Problem to work on
Reproduce the text read from the material, from its first line up to and including the line with "50$ Amazon Gift Card". Leave the pictures out of your answer.

Dataset entries
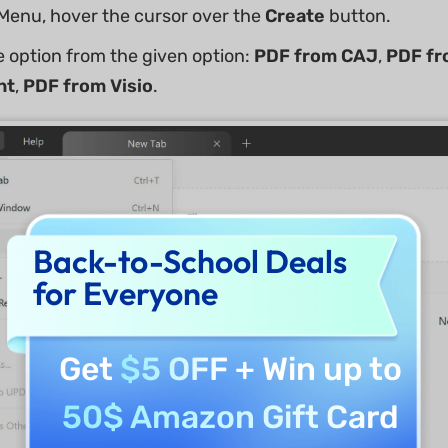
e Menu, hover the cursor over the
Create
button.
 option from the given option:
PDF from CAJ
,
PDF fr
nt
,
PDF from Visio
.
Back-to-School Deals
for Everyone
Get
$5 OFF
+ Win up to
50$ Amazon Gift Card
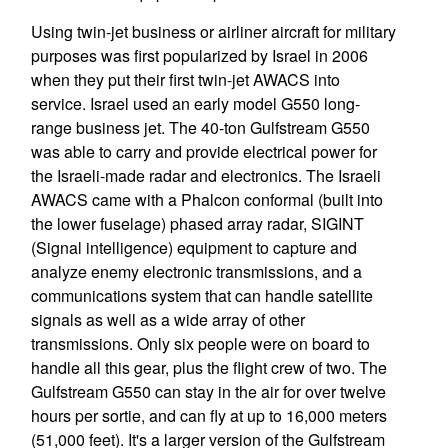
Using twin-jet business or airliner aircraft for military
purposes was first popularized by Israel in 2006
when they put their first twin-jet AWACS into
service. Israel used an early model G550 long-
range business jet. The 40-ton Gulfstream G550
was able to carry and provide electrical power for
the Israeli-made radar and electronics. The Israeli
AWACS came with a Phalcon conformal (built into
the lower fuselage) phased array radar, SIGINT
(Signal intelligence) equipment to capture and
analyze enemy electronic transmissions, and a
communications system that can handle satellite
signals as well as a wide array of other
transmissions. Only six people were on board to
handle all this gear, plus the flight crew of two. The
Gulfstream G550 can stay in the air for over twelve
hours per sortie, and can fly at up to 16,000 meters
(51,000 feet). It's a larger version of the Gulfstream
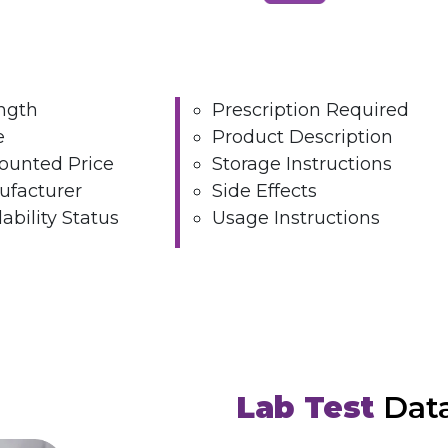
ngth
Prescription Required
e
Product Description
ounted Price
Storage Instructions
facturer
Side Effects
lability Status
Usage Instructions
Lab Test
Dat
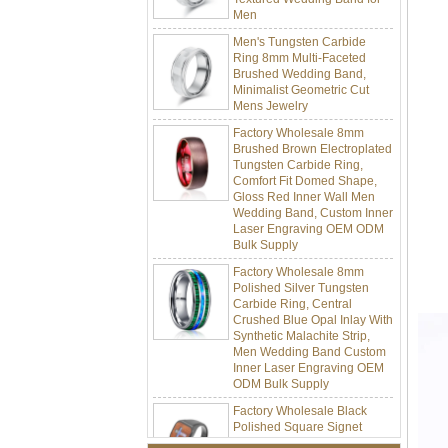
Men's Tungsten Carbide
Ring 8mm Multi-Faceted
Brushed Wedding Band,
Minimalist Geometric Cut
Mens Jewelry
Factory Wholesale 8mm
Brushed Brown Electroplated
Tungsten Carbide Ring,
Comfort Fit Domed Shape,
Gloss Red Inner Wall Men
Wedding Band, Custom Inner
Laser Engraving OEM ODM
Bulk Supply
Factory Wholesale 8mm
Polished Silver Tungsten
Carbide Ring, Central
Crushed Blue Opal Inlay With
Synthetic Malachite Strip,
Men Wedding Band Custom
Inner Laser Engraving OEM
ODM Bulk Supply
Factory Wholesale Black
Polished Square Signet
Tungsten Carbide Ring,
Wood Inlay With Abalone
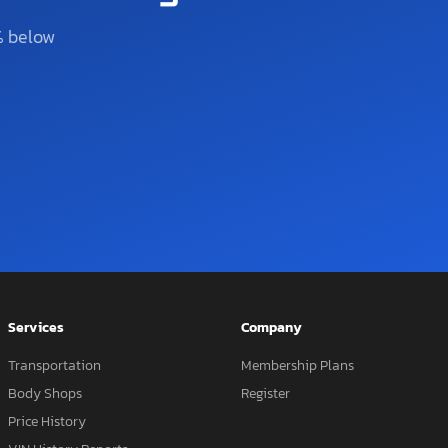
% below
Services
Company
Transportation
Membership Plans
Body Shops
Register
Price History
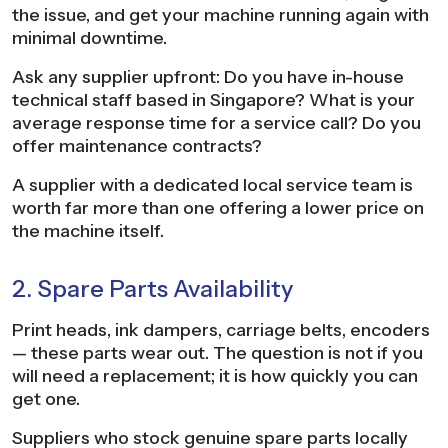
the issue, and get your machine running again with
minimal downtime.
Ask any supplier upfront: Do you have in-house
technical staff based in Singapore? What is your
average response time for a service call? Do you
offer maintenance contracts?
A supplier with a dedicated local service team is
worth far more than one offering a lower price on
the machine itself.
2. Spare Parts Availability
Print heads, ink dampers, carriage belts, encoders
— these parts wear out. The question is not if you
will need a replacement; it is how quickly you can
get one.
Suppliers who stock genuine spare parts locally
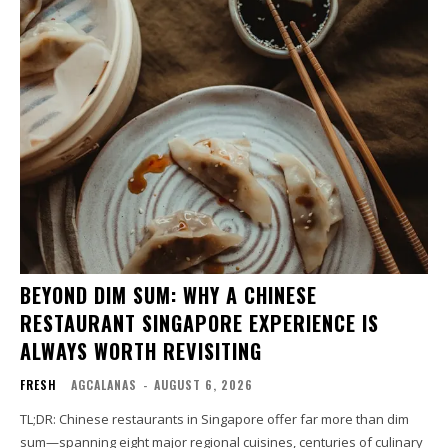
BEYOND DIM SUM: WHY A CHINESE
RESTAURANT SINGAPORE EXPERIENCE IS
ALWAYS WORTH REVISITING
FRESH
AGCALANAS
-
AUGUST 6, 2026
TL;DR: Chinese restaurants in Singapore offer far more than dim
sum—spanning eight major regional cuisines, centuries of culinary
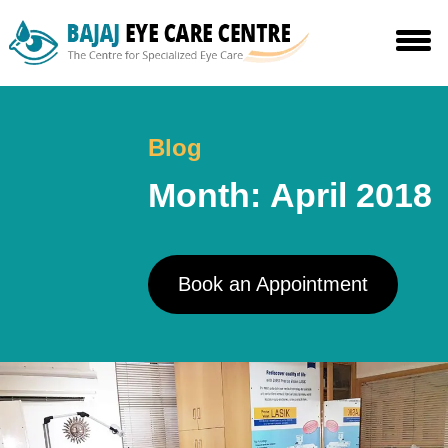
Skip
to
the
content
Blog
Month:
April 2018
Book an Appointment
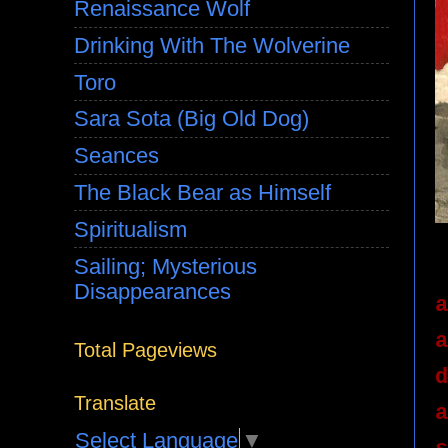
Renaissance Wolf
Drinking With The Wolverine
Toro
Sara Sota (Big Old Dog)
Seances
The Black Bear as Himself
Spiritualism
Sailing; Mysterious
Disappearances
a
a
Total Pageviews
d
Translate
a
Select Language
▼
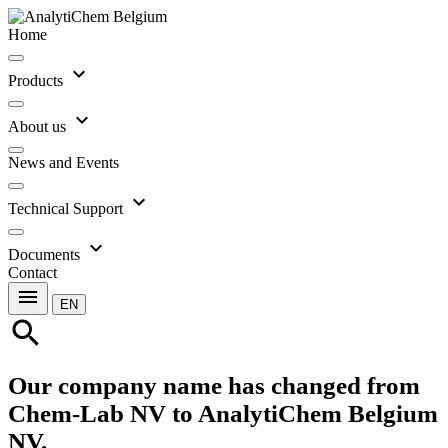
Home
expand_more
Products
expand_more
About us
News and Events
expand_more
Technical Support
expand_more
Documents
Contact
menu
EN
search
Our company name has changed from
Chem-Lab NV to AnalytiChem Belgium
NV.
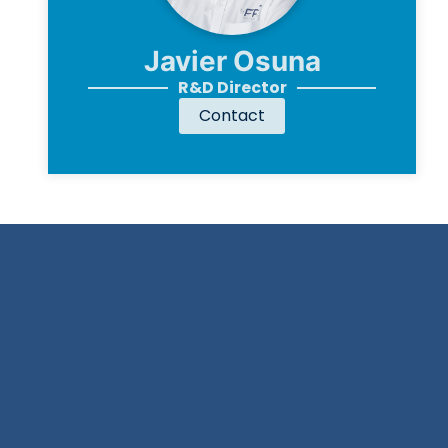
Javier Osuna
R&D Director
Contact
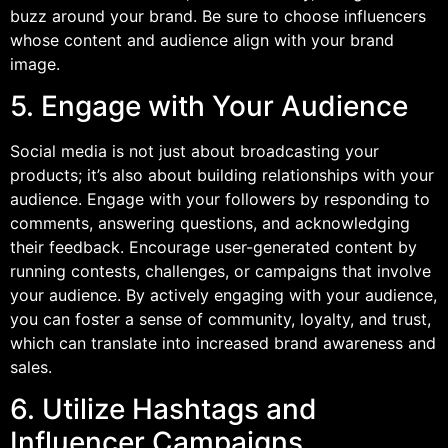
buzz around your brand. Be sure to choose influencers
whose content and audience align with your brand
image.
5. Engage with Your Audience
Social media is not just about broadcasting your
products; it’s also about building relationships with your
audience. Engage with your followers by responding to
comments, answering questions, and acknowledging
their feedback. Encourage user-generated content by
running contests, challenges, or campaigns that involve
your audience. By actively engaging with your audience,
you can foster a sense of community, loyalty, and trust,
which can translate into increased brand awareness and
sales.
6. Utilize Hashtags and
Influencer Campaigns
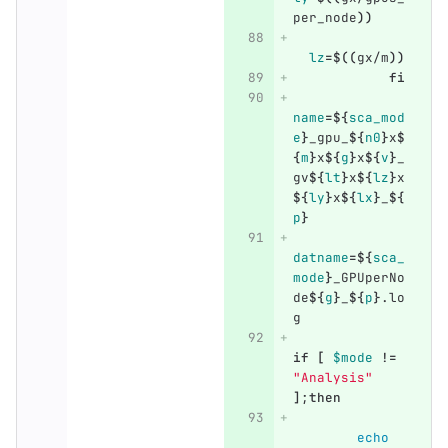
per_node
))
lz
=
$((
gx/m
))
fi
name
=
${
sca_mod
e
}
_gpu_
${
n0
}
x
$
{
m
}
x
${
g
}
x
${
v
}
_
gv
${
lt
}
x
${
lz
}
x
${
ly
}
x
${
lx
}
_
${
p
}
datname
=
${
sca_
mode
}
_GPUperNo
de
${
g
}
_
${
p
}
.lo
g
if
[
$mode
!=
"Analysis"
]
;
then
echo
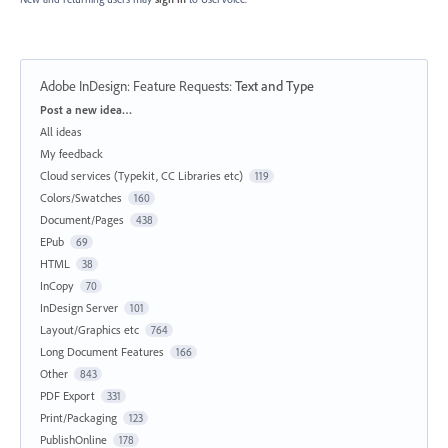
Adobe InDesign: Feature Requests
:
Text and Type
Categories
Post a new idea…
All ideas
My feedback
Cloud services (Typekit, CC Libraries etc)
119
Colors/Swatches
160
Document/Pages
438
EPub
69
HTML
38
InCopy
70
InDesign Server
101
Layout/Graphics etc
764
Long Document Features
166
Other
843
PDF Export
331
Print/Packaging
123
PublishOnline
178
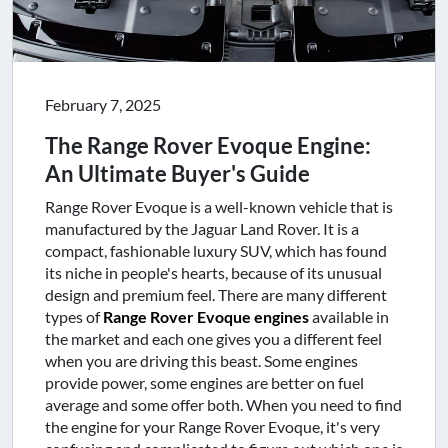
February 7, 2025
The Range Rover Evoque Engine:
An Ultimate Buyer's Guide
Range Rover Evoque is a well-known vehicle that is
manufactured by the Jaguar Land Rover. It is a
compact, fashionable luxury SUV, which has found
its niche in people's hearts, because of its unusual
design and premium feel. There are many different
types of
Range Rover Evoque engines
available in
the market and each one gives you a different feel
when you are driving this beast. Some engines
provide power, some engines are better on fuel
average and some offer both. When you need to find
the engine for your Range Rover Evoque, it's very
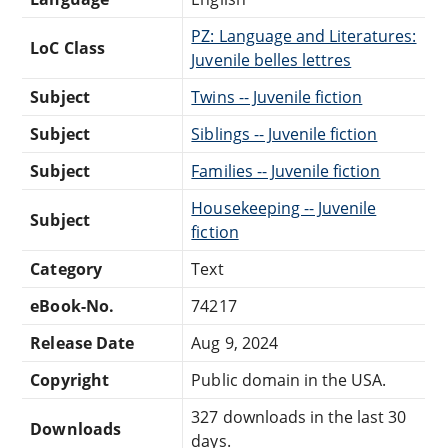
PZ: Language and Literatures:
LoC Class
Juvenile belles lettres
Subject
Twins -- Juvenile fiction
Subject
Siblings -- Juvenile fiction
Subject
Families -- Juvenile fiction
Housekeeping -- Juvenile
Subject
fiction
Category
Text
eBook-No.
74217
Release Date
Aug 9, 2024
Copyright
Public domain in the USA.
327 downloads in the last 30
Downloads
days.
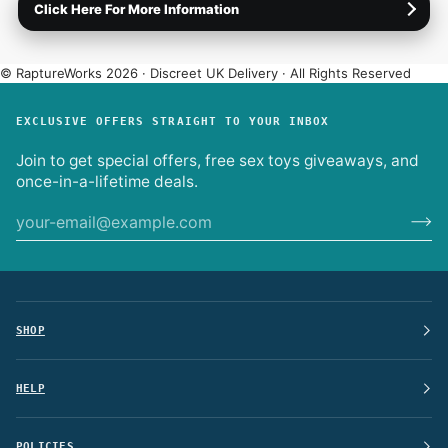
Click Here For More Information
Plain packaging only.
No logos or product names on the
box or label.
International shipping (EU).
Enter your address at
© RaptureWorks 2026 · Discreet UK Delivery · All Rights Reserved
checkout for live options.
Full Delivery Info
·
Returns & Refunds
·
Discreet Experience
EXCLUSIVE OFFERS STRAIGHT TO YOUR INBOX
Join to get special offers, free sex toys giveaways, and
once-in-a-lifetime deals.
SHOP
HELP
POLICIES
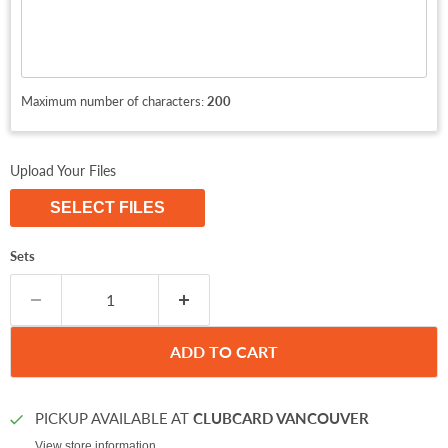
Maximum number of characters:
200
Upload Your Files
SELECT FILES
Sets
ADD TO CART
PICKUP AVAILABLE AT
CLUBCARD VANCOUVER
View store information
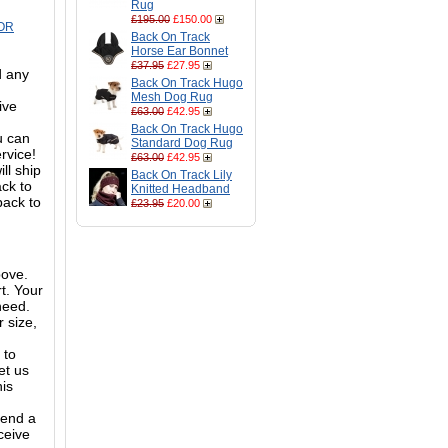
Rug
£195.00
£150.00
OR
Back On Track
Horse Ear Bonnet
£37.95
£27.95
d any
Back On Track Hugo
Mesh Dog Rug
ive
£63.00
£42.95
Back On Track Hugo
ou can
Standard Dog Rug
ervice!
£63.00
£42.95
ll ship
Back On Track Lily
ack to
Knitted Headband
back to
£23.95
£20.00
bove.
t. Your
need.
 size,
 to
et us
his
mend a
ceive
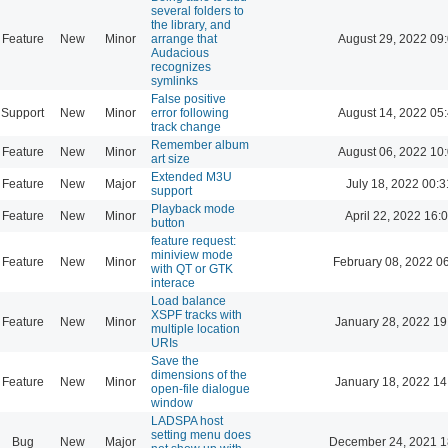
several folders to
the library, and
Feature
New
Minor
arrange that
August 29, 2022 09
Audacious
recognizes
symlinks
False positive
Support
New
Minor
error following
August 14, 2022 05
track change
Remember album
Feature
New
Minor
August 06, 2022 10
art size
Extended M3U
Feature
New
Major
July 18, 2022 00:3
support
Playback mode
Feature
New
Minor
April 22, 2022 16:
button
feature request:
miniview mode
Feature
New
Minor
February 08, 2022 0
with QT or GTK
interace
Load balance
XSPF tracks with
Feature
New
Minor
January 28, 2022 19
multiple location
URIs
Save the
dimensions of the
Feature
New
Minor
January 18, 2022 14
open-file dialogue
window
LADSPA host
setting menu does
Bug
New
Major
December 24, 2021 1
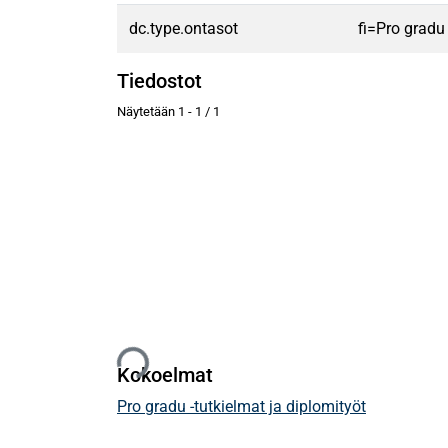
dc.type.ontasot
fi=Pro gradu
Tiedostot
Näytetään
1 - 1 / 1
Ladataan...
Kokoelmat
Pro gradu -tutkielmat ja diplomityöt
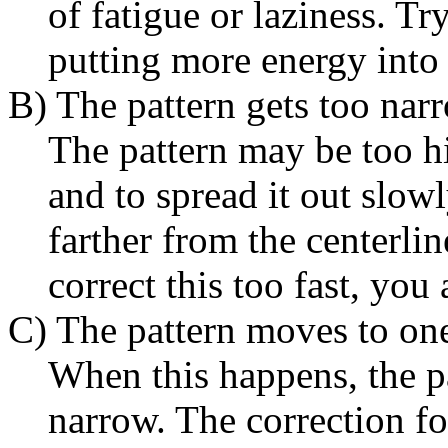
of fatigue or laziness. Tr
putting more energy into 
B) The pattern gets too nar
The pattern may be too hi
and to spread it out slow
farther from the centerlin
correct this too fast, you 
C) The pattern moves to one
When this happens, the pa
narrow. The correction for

Written reply
e Menu, hover the cursor over the
Create
button.
 option from the given option:
PDF from CAJ
,
PDF fr
nt
,
PDF from Visio
.
Back-to-School Deals
for Everyone
Get
$5 OFF
+ Win up to
50$ Amazon Gift Card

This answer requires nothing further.